[[ TEXT UNDER STUDY, beginning ]]

To compare the two products, you just need to add up the partworths
of the levels of the products.
- For Camera A, we have \(0 − 9.957 +16.538
= 6.581\).
- For Camera B, we have \(0 − 3.799 + 6.286
= 2.487\).
From the calculation, Camera A is more preferred by consumers.
For R Lovers: R Codes
to Obtain Partworths and Make Use of Results (ignore this if you are not
familiar with R)
First, we create three vectors for three attributes with names.
Memory_Format <- setNames(rep(0,3),
levels(camera$memory_format))
Lens <- setNames(rep(0,3),
levels(camera$lens))
Price <- setNames(rep(0,3),
levels(camera$price))
We next obtain the coefficients from the estimation results and
transform insignificant coefficients to zeros by checking if p-values
are larger than 0.05.
# getting the coefficients table
results <- summary(mdl)$coefficients
coefficients <- results[-1,1]*(results[-1,4]<0.05)
# reshape into a matrix
coefficients <- matrix(coefficients, nrow = 2, ncol = 3)
We next pack the coefficients into the three partworth vectors and
create a list called partworths to store all partworths values.

[[ TEXT UNDER STUDY, end ]]
[[ THE DATA, beginning ]]

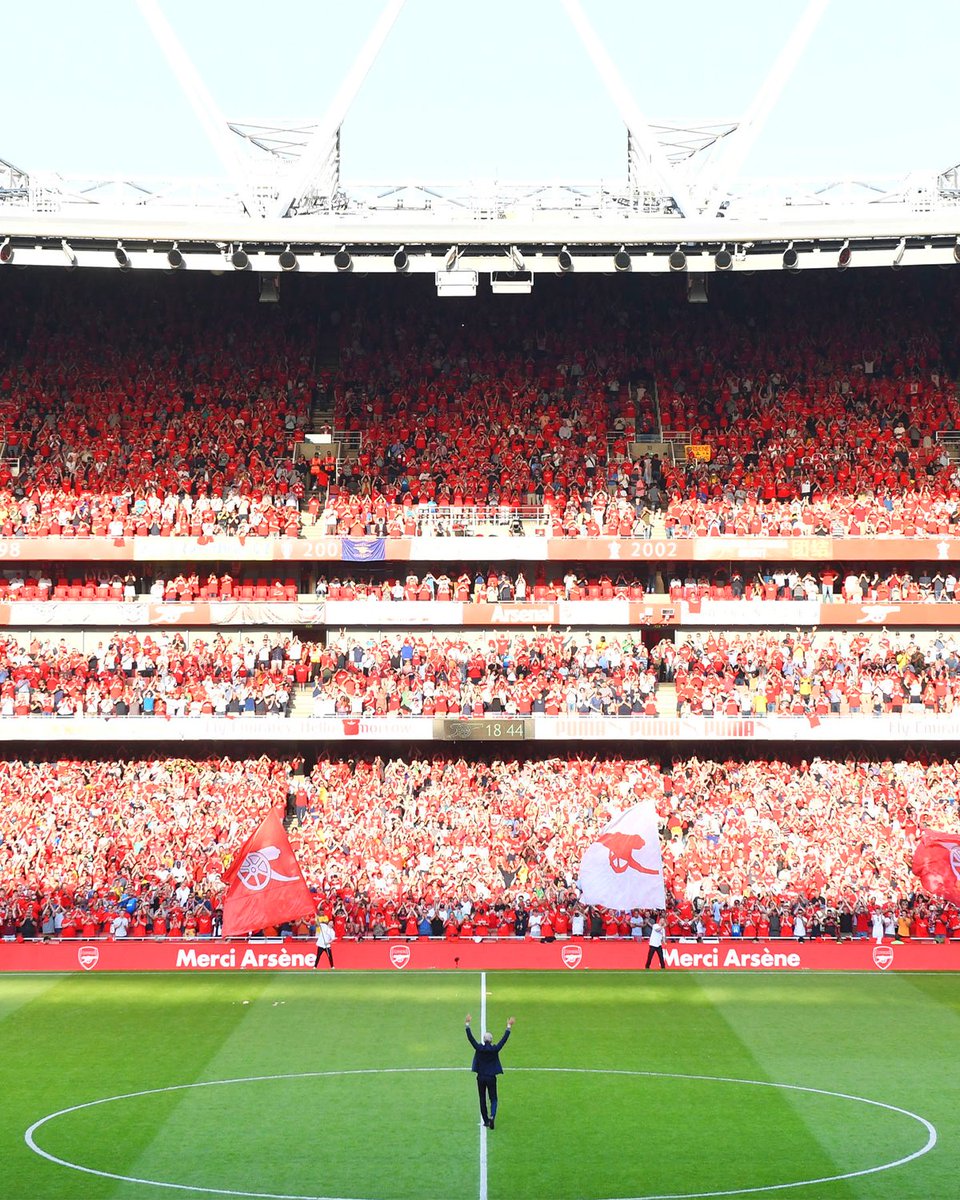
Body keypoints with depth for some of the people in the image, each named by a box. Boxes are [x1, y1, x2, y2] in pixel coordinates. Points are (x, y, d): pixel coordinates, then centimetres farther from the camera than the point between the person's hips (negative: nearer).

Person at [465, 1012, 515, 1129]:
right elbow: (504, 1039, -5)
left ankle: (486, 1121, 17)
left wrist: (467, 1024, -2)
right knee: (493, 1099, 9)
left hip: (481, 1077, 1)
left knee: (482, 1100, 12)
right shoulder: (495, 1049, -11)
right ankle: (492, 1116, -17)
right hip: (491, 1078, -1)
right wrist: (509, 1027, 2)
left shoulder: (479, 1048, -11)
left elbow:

[[ THE DATA, end ]]

=== ACTIVITY ===
Repeat the passage of the camera partworths text from "From the calculation, Camera" up to and including "levels(camera$lens))".

=== COMPLETED TASK ===
From the calculation, Camera A is more preferred by consumers.
For R Lovers: R Codes
to Obtain Partworths and Make Use of Results (ignore this if you are not
familiar with R)
First, we create three vectors for three attributes with names.
Memory_Format <- setNames(rep(0,3),
levels(camera$memory_format))
Lens <- setNames(rep(0,3),
levels(camera$lens))